Jim Toy artwork and quote

An illustration of Jim Toy by Isabel Clare Paul.

“He brought out these photo albums, and there were people marching down Woodward,” Retzloff says. “I’d never seen them. They were extraordinary. A year later, I went back and scanned all these photos.” 

That’s also when he learned that Kamm had kept detailed diaries around the time of the march. He was reluctant to show them to Retzloff, who offered a suggestion: “I said, ‘How about if you read an entry to me, and I can ask you questions about it?’ He did, and one of his first entries was this detailed description of the day of the march.” The words from Kamm’s diaries appear throughout the new book. 

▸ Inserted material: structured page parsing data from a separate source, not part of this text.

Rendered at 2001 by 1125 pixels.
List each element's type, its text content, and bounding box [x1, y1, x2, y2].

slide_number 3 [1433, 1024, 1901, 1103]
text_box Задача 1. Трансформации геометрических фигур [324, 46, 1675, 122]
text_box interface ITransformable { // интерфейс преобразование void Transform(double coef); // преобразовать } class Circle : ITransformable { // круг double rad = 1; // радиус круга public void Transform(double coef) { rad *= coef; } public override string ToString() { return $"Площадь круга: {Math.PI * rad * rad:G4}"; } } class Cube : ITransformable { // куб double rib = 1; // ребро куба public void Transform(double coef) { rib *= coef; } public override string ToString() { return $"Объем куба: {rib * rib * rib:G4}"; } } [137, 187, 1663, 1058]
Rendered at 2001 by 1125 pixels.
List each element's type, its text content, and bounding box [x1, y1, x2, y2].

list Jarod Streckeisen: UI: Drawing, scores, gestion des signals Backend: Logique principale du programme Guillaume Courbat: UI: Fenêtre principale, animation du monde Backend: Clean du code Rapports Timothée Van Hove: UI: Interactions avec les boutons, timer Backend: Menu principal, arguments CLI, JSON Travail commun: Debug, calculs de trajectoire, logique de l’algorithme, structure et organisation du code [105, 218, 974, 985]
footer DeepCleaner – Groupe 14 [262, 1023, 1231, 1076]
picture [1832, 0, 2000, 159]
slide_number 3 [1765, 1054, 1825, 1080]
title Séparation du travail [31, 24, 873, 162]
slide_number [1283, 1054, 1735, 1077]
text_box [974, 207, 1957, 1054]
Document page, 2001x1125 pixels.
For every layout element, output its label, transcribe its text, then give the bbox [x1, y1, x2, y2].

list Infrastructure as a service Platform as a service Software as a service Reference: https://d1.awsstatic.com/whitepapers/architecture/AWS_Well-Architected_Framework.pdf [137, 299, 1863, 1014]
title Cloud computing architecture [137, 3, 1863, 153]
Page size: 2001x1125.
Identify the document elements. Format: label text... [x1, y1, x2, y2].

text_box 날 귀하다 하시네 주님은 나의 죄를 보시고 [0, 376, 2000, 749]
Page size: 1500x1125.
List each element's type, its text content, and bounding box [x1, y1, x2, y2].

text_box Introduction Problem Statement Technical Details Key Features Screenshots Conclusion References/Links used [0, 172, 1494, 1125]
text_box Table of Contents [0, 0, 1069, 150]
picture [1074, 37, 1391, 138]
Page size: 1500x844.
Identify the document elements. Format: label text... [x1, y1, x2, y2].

Another prominent figure in the book is Jim Toy, the co-founder of what was then called the Human Sexuality Office at U-M. It was the first campus office in the U.S. that aimed to serve LGBTQ+ students. Toy, a longtime activist based in Ann Arbor, was one of one of five speakers at the rally. 

“I know that gay stands for love, and that gay stands for life,” Toy said on that day in 1972. “Maybe that’s all I know, but that is all I need to know, and that is all you need to know. So, I ask you to come out—come out for love, come out for life.” 

Retzloff showed Toy the drawing that Paul made of him before the book was published. “He’s wearing a purple boa. He loved it,” Retzloff says. Toy died earlier this year. 

The comic ends with a panel quoting Kamm’s diary: “I feel I helped the cause, that the entire rally was a beautiful statement of homosexuals no longer hiding & taking the dirt of society. I feel that I & the entire group did something of great significance. 

“Indeed, everyone there Came Out.” 


Come Out! In Detroit has been funded in part by a Michigan Humanities Grant. Some 20,000 copies of the book were distributed at Free Comic Book Day in May 2022, as well as Pride events, community centers, libraries, and bookstores. Retzloff’s collection of oral histories has been donated to the Bentley Historical Library; most of the collection is closed to research until later in 2022, with some portions becoming available in 2028.